NASA discovers enough buckyballs to fill 10,000 Mount Everests
They might be microscopic, but as far as molecules go, buckyballs are absolutely gigantic. These soccer ball shaped molecules are made of 60 carbon molecules each, and new data from the Spitzer Telescope suggest they are everywhere in the universe.
Buckyballs, a shortened form of the more technical but no less awesome name Buckminsterfullerene, are so named because they resemble the geodesic domes of legendary architect Buckminster Fuller. The structure of a buckyball is made of twenty hexagons and twelve pentagons, with a carbon atom found at each vertex. These carbon buckyballs aren't the only type of fullerene, but they are by far the most common, particularly since it occurs naturally in soot.
Their unique structures makes these giant molecules useful in everything from superconductors to water purification, and we're still exploring the full scope of their possible electrical and chemical application. Scientists are also still trying to figure out just how buckyballs fit into the spread of carbon throughout the universe. Of course, carbon is the basis of all organic compounds - and, by extension, all life - on Earth, and a structure that can carry sixty all-important carbon atoms in every molecule could be vitally important to the development of life in the universe.

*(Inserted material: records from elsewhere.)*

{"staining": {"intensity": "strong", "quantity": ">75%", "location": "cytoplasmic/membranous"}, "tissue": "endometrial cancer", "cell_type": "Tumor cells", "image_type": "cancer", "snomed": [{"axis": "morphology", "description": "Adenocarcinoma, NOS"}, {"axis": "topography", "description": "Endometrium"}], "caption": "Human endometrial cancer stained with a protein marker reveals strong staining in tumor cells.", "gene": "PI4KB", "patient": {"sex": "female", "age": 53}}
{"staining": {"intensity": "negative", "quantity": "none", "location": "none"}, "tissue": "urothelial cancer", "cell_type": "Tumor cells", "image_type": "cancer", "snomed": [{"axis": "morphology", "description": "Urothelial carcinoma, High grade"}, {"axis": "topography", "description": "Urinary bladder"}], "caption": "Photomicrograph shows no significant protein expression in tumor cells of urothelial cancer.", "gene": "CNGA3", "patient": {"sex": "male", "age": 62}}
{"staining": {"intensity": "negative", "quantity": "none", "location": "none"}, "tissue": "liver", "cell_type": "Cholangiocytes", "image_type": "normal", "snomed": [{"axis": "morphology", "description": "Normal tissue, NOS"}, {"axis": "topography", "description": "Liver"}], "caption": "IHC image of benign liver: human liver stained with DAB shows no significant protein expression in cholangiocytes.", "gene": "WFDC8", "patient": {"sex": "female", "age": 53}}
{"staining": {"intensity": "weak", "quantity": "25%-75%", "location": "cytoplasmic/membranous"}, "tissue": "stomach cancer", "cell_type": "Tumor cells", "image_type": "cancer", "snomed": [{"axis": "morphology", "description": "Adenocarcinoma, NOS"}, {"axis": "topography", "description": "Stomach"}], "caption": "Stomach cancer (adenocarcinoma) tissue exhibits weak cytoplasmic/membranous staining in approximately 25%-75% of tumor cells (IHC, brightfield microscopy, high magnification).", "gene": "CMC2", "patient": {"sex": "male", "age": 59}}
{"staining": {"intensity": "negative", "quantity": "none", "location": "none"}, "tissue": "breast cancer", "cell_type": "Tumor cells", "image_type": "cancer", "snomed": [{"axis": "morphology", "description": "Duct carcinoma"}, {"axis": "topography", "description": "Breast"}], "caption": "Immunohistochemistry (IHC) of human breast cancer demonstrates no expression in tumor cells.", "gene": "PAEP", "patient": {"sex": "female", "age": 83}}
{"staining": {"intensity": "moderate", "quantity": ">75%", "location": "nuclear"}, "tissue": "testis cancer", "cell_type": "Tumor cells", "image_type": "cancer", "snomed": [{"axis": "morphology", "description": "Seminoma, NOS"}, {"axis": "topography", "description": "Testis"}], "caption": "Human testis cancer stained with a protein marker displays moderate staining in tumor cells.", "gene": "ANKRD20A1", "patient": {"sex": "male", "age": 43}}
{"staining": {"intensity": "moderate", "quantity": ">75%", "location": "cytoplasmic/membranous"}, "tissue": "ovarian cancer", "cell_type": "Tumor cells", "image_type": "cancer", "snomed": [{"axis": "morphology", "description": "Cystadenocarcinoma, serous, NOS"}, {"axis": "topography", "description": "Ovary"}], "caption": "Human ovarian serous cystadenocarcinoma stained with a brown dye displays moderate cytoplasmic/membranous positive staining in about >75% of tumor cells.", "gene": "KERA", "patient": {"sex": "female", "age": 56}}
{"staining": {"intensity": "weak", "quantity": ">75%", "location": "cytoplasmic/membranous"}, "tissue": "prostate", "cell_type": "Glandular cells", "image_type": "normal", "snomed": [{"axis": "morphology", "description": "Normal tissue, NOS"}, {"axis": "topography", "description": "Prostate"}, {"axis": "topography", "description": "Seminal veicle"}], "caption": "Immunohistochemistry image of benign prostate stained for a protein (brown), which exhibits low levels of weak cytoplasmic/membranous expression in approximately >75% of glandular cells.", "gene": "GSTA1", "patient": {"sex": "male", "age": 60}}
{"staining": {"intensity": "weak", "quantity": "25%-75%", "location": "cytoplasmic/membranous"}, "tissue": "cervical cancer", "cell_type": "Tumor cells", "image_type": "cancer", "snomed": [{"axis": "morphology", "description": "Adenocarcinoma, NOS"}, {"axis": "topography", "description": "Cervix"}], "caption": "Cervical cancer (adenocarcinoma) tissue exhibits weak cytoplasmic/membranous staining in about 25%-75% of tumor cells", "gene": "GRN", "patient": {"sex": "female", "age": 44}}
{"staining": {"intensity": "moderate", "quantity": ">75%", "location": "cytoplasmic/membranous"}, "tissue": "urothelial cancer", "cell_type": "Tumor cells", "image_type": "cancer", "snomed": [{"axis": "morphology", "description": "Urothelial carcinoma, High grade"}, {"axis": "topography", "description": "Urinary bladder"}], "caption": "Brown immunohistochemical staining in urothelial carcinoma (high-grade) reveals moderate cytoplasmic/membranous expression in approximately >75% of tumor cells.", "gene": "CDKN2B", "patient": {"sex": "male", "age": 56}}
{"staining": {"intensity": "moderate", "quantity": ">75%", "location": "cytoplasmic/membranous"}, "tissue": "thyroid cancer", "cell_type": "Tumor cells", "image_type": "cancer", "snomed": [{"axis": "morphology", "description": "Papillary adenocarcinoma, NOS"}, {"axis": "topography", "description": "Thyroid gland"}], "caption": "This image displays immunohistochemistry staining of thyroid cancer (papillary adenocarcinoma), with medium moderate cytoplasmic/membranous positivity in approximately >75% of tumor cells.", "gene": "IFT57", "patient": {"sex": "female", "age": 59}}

That's why the latest discovery of NASA's Spitzer Space Telescope, which is charged with studying infrared wavelengths, is so exciting. Spitzer detected specks of solid buckyballs around the binary star system XX Ophiuchi, located 6,500 light-years away. The buckyballs are all stacked together in particles "like oranges in a crate", according to lead author Nye Evans, and all these particles added together could fill a volume equivalent to 10,000 times that of Mount Everest.